BVerwG 1 B 62.04 VG RO 9 S 04.347 (VG Regensburg)

In der Verwaltungsstreitsache

hat der 1. Senat des Bundesverwaltungsgerichts am 13. Mai 2004 durch die Vizepräsidentin des Bundesverwaltungsgerichts E c k e r t z - H ö f e r und die Richter am Bundesverwaltungsgericht R i c h t e r und Prof. Dr. D ö r i g

beschlossen:

Die als Revision und Beschwerde bei Nichtzulassung der Revision bezeichneten Rechtsmittel der Kläger vom 3. und 15. März 2004 gegen den Beschluss des Bayerischen Verwaltungsgerichts Regensburg vom 18. Februar 2004 (RO 9 S 04.347) werden verworfen.

Die Kläger tragen die Kosten des Verfahrens vor dem Bundesverwaltungsgericht.

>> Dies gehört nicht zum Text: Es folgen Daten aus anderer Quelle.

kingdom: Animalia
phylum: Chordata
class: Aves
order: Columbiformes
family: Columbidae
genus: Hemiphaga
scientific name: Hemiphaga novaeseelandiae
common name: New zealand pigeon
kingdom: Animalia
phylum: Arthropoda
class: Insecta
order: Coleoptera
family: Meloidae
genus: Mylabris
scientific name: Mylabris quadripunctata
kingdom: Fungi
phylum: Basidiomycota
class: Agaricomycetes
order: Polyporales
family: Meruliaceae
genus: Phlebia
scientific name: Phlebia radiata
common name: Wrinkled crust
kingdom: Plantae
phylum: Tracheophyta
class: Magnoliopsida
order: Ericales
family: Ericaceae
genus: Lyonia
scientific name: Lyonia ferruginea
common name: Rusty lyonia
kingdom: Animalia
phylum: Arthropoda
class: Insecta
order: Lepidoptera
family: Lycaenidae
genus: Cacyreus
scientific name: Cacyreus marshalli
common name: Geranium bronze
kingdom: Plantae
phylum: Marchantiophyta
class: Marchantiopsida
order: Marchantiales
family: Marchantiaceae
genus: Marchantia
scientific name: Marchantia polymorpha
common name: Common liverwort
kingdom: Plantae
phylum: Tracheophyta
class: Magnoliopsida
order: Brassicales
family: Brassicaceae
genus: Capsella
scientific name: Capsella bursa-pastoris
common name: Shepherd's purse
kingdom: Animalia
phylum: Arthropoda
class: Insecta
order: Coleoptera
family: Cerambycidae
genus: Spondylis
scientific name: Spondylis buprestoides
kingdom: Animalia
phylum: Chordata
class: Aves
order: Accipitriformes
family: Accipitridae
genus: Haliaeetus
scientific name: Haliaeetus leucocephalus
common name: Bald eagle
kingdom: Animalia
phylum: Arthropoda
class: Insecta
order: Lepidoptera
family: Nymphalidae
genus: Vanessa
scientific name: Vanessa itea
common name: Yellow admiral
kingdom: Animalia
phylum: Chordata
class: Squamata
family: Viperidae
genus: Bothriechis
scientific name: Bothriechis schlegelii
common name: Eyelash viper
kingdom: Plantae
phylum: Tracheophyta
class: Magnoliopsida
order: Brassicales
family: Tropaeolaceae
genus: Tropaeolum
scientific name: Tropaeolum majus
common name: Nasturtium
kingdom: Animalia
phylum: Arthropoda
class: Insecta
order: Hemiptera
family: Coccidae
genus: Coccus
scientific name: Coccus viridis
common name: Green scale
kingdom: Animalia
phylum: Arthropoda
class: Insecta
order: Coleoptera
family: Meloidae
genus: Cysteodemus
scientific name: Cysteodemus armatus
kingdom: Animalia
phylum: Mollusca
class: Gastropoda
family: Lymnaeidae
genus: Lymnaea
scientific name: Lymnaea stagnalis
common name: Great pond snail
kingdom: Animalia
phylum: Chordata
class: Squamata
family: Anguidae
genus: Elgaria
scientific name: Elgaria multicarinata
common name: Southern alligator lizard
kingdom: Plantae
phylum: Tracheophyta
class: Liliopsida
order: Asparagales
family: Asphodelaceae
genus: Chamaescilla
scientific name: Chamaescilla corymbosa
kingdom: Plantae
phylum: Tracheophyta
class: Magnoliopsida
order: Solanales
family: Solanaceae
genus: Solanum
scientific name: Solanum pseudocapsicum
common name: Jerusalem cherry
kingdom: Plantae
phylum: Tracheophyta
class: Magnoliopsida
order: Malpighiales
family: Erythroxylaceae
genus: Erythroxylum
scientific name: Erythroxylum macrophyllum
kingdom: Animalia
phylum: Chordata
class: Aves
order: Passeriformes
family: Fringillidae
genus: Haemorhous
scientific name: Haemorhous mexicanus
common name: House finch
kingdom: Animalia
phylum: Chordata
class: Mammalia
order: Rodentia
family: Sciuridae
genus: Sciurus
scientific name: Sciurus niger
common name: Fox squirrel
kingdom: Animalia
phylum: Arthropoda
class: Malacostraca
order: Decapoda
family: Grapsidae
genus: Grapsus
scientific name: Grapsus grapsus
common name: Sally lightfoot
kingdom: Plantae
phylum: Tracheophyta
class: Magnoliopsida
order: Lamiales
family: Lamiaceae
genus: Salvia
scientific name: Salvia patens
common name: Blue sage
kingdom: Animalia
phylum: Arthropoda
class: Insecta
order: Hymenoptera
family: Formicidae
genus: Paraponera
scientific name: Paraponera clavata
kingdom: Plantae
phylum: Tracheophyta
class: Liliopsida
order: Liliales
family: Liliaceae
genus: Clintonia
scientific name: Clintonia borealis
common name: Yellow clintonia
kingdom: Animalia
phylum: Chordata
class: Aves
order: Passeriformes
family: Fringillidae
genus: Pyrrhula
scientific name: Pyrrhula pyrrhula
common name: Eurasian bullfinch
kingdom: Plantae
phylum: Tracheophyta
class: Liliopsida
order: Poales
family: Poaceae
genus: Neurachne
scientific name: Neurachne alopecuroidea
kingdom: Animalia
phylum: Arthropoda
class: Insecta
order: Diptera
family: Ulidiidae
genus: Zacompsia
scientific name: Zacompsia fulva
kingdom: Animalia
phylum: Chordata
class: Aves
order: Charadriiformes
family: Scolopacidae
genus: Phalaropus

Der Wert des Streitgegenstandes wird für das Verfahren vor dem Bundesverwaltungsgericht auf 12 000 festgesetzt.

G r ü n d e :

Die eingelegten Rechtsmittel sind unzulässig, weil sie nicht gemäß § 67 Abs. 1

VwGO durch einen Rechtsanwalt oder Rechtslehrer an einer deutschen Hochschule

im Sinne des Hochschulrahmengesetzes mit Befähigung zum Richteramt als Bevollmächtigten eingelegt worden sind. Darauf sind die Kläger mehrfach in schriftlicher

Form hingewiesen worden. Im Übrigen ist es den Klägern verwehrt, gegen den angefochtenen Beschluss des Verwaltungsgerichts Rechtsmittel unmittelbar beim Bundesverwaltungsgericht einzulegen (vgl. §§ 132 - 135 VwGO). Durch Beschluss vom

2. April 2004 hat der Bayerische Verwaltungsgerichtshof eine anwaltlich eingelegte

Beschwerde der Kläger gegen den angefochtenen Beschluss als unzulässig verworfen. Rechtsmittel hiergegen sind - soweit ersichtlich - nicht eingelegt worden. Die vor

dem Bundesverwaltungsgericht anhängig gemachten Verfahren BVerwG 1 B 25.04

und 1 B 26.04 standen der angefochtenen Entscheidung nicht - wie die Kläger zu

meinen scheinen - entgegen, da sie andere Streitgegenstände betrafen; die in jenen

Verfahren eingelegten Rechtsmittel wurden im Übrigen durch Beschlüsse des Senats

vom 12. März 2004 verworfen.

Die Kostenentscheidung folgt aus § 154 Abs. 2 VwGO. Die Streitwertfestsetzung beruht auf § 14 Abs. 1 Satz 2, Abs. 3 i.V.m. § 13 Abs. 1 GKG.